I am initially trained as a Molecular Biologist with Immunology specificity in INSERM U25 Paris Necker Hospital. My Doctoral Thesis is in Cellular Immunology on "the characterisation T cell receptor for Factor Thymique Serique FTS immunomodulator". I have completed my training in the field of Molecular Biology during 2 postdoctoral years in C. Auffray's laboratory (Nogent-sur-Marnes) working on gp120/CD4 protein interactions and on the identification of chicken cytokine ortholog genes. I spent 3 postdoctoral years in CalTech, CA, USA in Pamela Bjorkman's protein crystallography laboratory working on the structural caracterisation of a neonatal Fc receptor FcRn with large similarity to MHC Class I and on insect hemolin, an immune Ig-like protein. I spent 2 years in a San Diego CA, USA, Drug Design Company (Agouron Pharmaceutical Inc.) working in a team-project to solve human calcineurin 3D structure. Coming back to France as a researcher in Centre National de la Recherche Scientifique (CNRS), I developed protein engineering methods in order to successfully describe in the laboratory of C. Cambillau (AFMB, Marseille) the first crystallographic structures of mammalian galactosyltransferases Galb1,4T implicated in lactose synthesis and Gala1,3T implicated in blood group synthesis.

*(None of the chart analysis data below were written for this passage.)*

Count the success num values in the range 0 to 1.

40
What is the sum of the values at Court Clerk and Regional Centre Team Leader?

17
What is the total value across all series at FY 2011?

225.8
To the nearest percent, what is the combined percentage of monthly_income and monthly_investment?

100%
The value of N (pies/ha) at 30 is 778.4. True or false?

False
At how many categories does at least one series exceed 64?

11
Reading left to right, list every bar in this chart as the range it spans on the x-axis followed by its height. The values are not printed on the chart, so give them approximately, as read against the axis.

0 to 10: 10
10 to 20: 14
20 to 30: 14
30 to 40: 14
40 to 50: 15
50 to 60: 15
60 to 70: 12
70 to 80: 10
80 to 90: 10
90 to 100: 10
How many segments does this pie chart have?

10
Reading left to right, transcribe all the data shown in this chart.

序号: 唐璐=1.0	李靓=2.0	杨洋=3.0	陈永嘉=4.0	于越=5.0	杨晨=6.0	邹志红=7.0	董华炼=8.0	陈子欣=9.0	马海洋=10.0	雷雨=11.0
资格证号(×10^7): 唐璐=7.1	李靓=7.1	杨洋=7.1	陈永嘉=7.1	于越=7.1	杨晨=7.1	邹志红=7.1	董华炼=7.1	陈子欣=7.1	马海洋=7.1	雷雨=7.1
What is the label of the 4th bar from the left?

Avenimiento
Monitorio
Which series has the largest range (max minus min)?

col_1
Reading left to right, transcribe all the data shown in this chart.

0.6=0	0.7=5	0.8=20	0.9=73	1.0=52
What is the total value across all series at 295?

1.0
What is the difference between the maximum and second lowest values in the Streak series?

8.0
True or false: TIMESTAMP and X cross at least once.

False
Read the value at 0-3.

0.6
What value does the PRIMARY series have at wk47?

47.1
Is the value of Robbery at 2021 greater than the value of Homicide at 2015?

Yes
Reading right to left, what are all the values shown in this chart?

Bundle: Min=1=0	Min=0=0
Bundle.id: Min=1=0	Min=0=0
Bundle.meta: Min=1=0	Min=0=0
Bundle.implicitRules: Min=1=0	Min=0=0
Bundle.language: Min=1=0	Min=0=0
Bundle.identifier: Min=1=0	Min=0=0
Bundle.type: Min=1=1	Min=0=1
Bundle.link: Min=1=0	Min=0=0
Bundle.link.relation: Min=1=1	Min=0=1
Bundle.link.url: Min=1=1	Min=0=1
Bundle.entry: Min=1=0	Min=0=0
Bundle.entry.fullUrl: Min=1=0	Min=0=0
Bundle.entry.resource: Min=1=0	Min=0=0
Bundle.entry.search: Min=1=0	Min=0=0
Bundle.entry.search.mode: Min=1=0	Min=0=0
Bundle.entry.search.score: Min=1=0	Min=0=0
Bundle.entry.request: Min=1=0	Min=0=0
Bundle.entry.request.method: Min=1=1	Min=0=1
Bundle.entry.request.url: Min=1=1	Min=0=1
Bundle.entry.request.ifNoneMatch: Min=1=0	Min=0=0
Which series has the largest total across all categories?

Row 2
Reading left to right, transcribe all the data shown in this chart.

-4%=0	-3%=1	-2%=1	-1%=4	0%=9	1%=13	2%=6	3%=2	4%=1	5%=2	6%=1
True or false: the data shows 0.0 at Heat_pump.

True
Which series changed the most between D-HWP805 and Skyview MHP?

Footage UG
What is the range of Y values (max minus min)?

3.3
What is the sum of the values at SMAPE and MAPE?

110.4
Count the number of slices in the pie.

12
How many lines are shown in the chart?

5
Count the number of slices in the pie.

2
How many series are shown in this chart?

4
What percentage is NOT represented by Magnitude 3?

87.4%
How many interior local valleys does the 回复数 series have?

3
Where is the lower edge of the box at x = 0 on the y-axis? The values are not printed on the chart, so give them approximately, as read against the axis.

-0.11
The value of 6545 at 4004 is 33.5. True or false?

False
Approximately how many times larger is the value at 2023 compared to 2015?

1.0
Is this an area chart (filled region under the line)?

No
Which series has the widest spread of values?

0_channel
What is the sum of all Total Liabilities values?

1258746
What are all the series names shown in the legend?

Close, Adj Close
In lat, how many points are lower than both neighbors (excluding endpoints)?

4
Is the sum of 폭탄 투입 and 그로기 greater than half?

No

I am now Professor of Structutral Biology and Bioinformatics in the University of Limoges
Since 2002, I have a full time Professor position in the University of Limoges in the department Science de la Vie et de la Terre (SVT). I teach Structural Biology and Bioinformatics as well as algorithmic (language : Perl, python, java, objective C) to undergraduate and graduate students in biology. I am interested in using and developing elearning methods particularly using mobile devices (iPhone, iPad) to motivate and follow the progress of my students with up-to-date communication technologies.
I am a member of the INSERM UMR U850 laboratory (dir: Prof Pierre Marquet). The laboratory "Pharmacology of Immunosuppressants in transplantation" is involved to discover new biomarkers helping to diagnose, predict and follow the dysfunction of graft, essentially kidney graft. Moreover, using pharmacogenetics and clinical prediction modelisation methods, the laboratoy is implicated to get insight in the molecular basis of personalized treatment, particularly of immunosuppressants of calcineurin inhibitor class (CNIs). I am involved in using Mass Spectrometry (MS) technologies as well as "omics" high-throughput methods applicated to proteomics and metabolomics in the field of biomarker discovery and validation. I am also implicated in the discovery of new MS-based technologies to propose high sensitive and specific alternatives to ELISA to quantify in biofluids new therapeutic biomolecules (fusion proteins, therapeutic monoclonal antibodies) in a clinical application context.